3. Getting support : How easily do I find these infos? how noob-friendly is it?
- OpenSuse : Average to good. The main “Learn Opensuse” link do not link to a documentation/support page. The real support page put the mailing lists and IRC before forums. No “Noob” section on the forums.
- Fedora : Average to Good. Prominent “Get help” link. IRC and mailing list before forums. No newbie section.
- Ubuntu : Very good. Prominent “get support” link, forums are put first, before IRC and mailing lists. All localized forums are linked. The main Ubuntu forum website has a “Absolute Beginner Talk” section.
- Mint: Good. No “get support” link but a direct link to the forum. It has a “Newbie questions” and “Non-technical Questions” sections.
- Mandriva : Good. The “Help” section has a direct link to the forums. They have several languages. No noob section.
4. Inter-website navigation : how easy is it to navigate through all the community infrastructure websites? How is it organized? Is it visible?
- OpenSuse : Good. complete inter website menu always present and almost always coherent. Unfortunately not really visible from the front page.
- Fedora : average. inter website menu visible from all ressources, but not complete and coherent.
- Ubuntu : poor. No all-pages inter website navigation from frontpage, no inter webiste navigation from all ressources
- Mint: good. visible inter website menu present on the front page, but not all websites have it (planet, forums, wiki)
- Mandriva : poor. No all-pages inter website navigation from frontpage, no inter webiste navigation from all ressources
5. Reporting a bug. How easy is it for a newbie to figure this out? This has to be relativized since users can also reports bugs from the “report bug” menu item of the “Help” menu of applications.
- OpenSuse : Average to good. Link accessible from the frontpage. Intermediary wiki page is a little too technical (X11, GCC, and others technical terms).
- Fedora : Poor to average. I was not able to find the link to the bugtracker. But at least, there is one.
- Ubuntu : Average to good. Link accessible from the frontpage. Intermediary wiki page is a little messy and a little technical (”Attaching the output of “lspci -vv” and “lspci -vvn” will help. “)

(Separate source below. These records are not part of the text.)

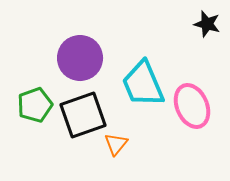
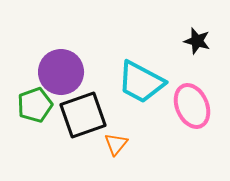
black star: moved 10 px left, 17 px down
purple circle: moved 19 px left, 14 px down
cyan trapezoid: moved 2 px left, 2 px up; rotated 39 degrees counterclockwise
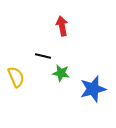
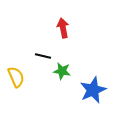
red arrow: moved 1 px right, 2 px down
green star: moved 1 px right, 2 px up
blue star: moved 1 px down; rotated 8 degrees counterclockwise
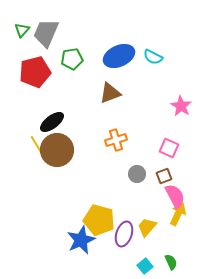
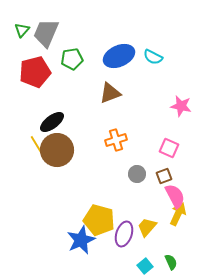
pink star: rotated 20 degrees counterclockwise
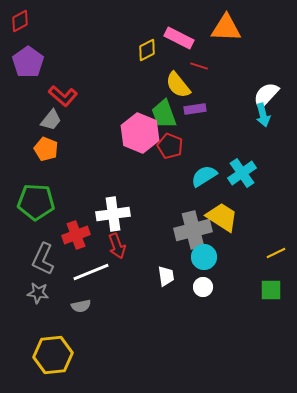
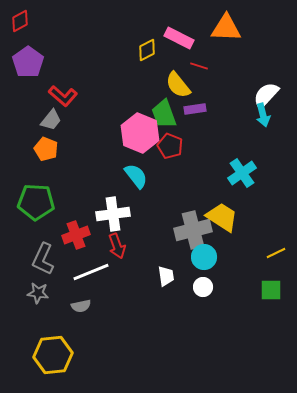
cyan semicircle: moved 68 px left; rotated 84 degrees clockwise
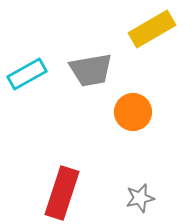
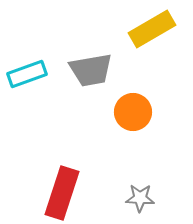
cyan rectangle: rotated 9 degrees clockwise
gray star: rotated 16 degrees clockwise
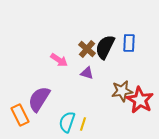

- Mint: Poor. Page not easily found. Bugs are to be submitted on the forums. No bug section in the forums.
- Mandriva : Poor to average. Unable to find the bugtracker link. But at least, there is one.
6. Getting infos on available software: I’m a noob, I don’t know the names of the best programs to use : I want to get the names of the best programs. This has to be relativized since users can also get infos from their packaging tool.

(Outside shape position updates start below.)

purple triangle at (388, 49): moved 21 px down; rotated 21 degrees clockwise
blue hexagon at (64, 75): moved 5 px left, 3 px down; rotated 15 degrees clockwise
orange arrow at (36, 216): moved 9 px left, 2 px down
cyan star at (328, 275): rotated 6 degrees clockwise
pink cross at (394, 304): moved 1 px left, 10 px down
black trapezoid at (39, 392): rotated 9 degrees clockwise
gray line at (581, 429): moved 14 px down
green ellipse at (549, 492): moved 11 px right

- OpenSuse : Poor to average. I get a search tool, but I have to know program names. Programs are proposed as direct link RPMs (in various technical architecture version : i586,…), and the one-click install. No description! No rating.

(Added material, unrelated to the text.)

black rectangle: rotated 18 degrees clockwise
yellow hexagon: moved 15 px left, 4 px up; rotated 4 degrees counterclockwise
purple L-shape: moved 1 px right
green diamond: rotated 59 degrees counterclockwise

- Fedora : Poor. No such thing.
- Ubuntu : Poor. No such thing. packages.ubuntu.com is advertized nowhere and unusable from a noob point of view.
- Mint: Very good. Software portal easily accessible. Application grouped by type. Description, rating. Direct download link.
- Mandriva : Poor. No such thing.
7. News sources for outsiders : How easily can we get some news, how complete is it, how accessible to a noob is it? Planets are no way a source of information for the average user: too much noise, too much technical, and very few distro-related infos.
- OpenSuse : Very good. http://news.opensuse.org/ Easily accessible from inter website menu, lots of OpenSuse-only various news: weekly news, interviews, software releases, various tips, and calls to community participation to testing days,… The technicity level is not always noob-proof.
- Fedora : Poor. No link to a source of news, except for a planet. Found after a while http://fedoranews.org/ which points to a wiki page of weekly newsletter. The technicity level is quite high.
- Ubuntu : Average. The front page “Press room” is exactly that, a Canonical press room. The fridge link, http://fridge.ubuntu.com/, the Ubuntu source of news, is nowhere to be found on ubuntu.com. Its content is quite various (weekly news, testing days, developer interview, various community news) and its level of technicity OK. The Fridge major drawback is its lack of visibility.